Niemcy: Peszko po blisko trzech miesiącach wrócił do gry po ciężkiej kontuzji

Konrad Kostorz

Po raz pierwszy od 89 dni na murawie pojawił się Sławomir Peszko. Skrzydłowy FC Koeln rozegrał 28 minut w pojedynku ze Spartakiem Moskwa, w którym wziął udział również Adam Matuszczyk. Jak spisali się biało-czerwoni?

Drużyna Stale Solbakkena rozegrała już 5. sparing w okresie przygotowawczym. Dotąd 10. ekipie Bundesligi nie szło najlepiej, bowiem m.in. uległa 0:3 FSV Frankfurt i tylko zremisowała 2:2 ze szwajcarskim FC Thun.

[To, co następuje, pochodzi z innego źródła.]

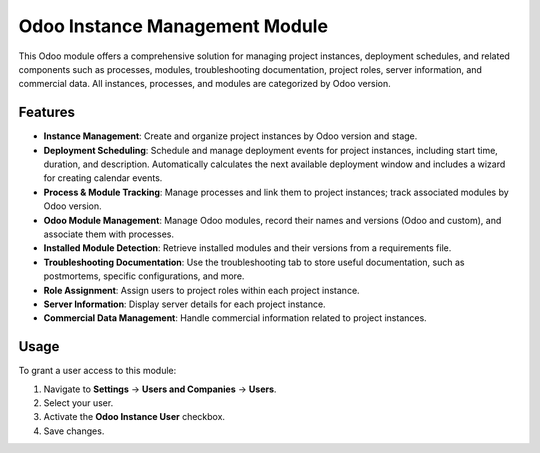 Odoo Instance Management Module
==============================

This Odoo module offers a comprehensive solution for managing project instances, deployment schedules, and related components such as processes, modules, troubleshooting documentation, project roles, server information, and commercial data. All instances, processes, and modules are categorized by Odoo version.

Features
--------

- **Instance Management**: Create and organize project instances by Odoo version and stage.
- **Deployment Scheduling**: Schedule and manage deployment events for project instances, including start time, duration, and description. Automatically calculates the next available deployment window and includes a wizard for creating calendar events.
- **Process & Module Tracking**: Manage processes and link them to project instances; track associated modules by Odoo version.
- **Odoo Module Management**: Manage Odoo modules, record their names and versions (Odoo and custom), and associate them with processes.
- **Installed Module Detection**: Retrieve installed modules and their versions from a requirements file.
- **Troubleshooting Documentation**: Use the troubleshooting tab to store useful documentation, such as postmortems, specific configurations, and more.
- **Role Assignment**: Assign users to project roles within each project instance.
- **Server Information**: Display server details for each project instance.
- **Commercial Data Management**: Handle commercial information related to project instances.


Usage
-----

To grant a user access to this module:

1. Navigate to **Settings** -> **Users and Companies** -> **Users**.
2. Select your user.
3. Activate the **Odoo Instance User** checkbox.
4. Save changes.

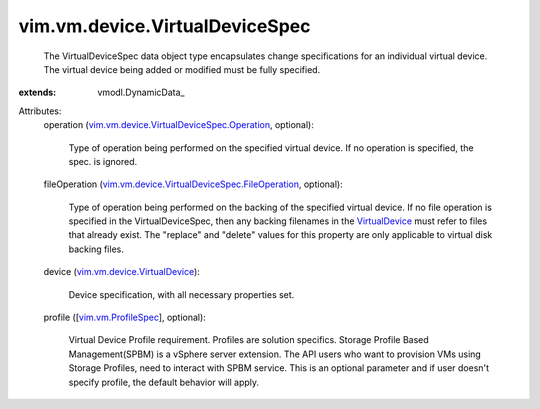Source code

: 
vim.vm.device.VirtualDeviceSpec
===============================
  The VirtualDeviceSpec data object type encapsulates change specifications for an individual virtual device. The virtual device being added or modified must be fully specified.
:extends: vmodl.DynamicData_

Attributes:
    operation (`vim.vm.device.VirtualDeviceSpec.Operation <vim/vm/device/VirtualDeviceSpec/Operation.rst>`_, optional):

       Type of operation being performed on the specified virtual device. If no operation is specified, the spec. is ignored.
    fileOperation (`vim.vm.device.VirtualDeviceSpec.FileOperation <vim/vm/device/VirtualDeviceSpec/FileOperation.rst>`_, optional):

       Type of operation being performed on the backing of the specified virtual device. If no file operation is specified in the VirtualDeviceSpec, then any backing filenames in the `VirtualDevice <vim/vm/device/VirtualDevice.rst>`_ must refer to files that already exist. The "replace" and "delete" values for this property are only applicable to virtual disk backing files.
    device (`vim.vm.device.VirtualDevice <vim/vm/device/VirtualDevice.rst>`_):

       Device specification, with all necessary properties set.
    profile ([`vim.vm.ProfileSpec <vim/vm/ProfileSpec.rst>`_], optional):

       Virtual Device Profile requirement. Profiles are solution specifics. Storage Profile Based Management(SPBM) is a vSphere server extension. The API users who want to provision VMs using Storage Profiles, need to interact with SPBM service. This is an optional parameter and if user doesn't specify profile, the default behavior will apply.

Jednak dopiero przeciwko Spartakowi norweski szkoleniowiec posłał w bój najlepszych graczy. W wyjściowej "11" pojawili się m.in. Lukas Podolski i nowy nabytek, Sascha Riether. Tuż po przerwie na murawie zameldował się Adam Matuszczyk. 22-latek w 69. i 77. minucie przeprowadził dobre akcje, ale uderzenia środkowego pomocnika minęły bramkę Rosjan.

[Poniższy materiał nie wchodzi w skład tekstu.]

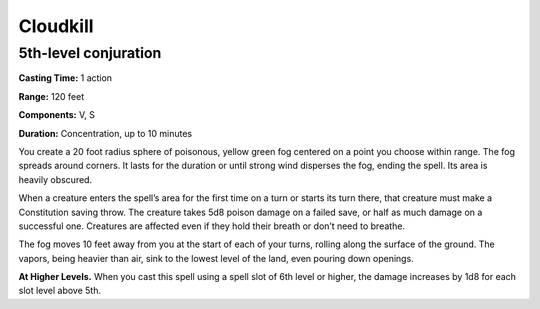 
Cloudkill
-------------------------------------------------------------

5th-level conjuration
^^^^^^^^^^^^^^^^^^^^^

**Casting Time:** 1 action

**Range:** 120 feet

**Components:** V, S

**Duration:** Concentration, up to 10 minutes

You create a 20 foot radius sphere of poisonous, yellow green fog
centered on a point you choose within range. The fog spreads around
corners. It lasts for the duration or until strong wind disperses the
fog, ending the spell. Its area is heavily obscured.

When a creature enters the spell’s area for the first time on a turn or
starts its turn there, that creature must make a Constitution saving
throw. The creature takes 5d8 poison damage on a failed save, or half as
much damage on a successful one. Creatures are affected even if they
hold their breath or don’t need to breathe.

The fog moves 10 feet away from you at the start of each of your turns,
rolling along the surface of the ground. The vapors, being heavier than
air, sink to the lowest level of the land, even pouring down openings.

**At Higher Levels.** When you cast this spell using a spell slot of 6th
level or higher, the damage increases by 1d8 for each slot level above
5th.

W 62. minucie "Poldiego" zmienił Sławomir Peszko. Dla reprezentacyjnego skrzydłowego był to pierwszy występ od 16 kwietnia, gdy w meczu 30. kolejki Bundesligi ze Stuttgartem doznał groźnej kontuzji kolana. Początkowo wydawało się, że przerwa "Peszkina" nie potrwa długo, ale zbyt szybkie wznowienie treningów i przedłużające się negocjacje transferowe sprawiły, że absencja 26-latka przeciągnęła się do niemal 3 miesięcy.

Kadrowiczowi Franciszka Smudy nie starczyło czasu, by wywrzeć istotny wpływ na test-mecz. Decydująca okazała się 85. minuta, w której konkurent Matuszczyka, Martin Lanig obsłużył podaniem rywala Peszki, Adila Chihi, a ten ustalił wynik potyczki na 1:0 dla Koziołków.

Zanim zawodnicy FC Koeln oficjalnie zainaugurują sezon 2011/2012, czekają ich jeszcze wymagające sprawdziany formy z Panathinaikosem Ateny, Twente Enschede, Arsenalem Londyn i reprezentacją Luksemburga. Obaj biało-czerwoni muszą w nich gryźć trawę, by zapewnić sobie miejsce w podstawowym składzie w meczach o stawkę.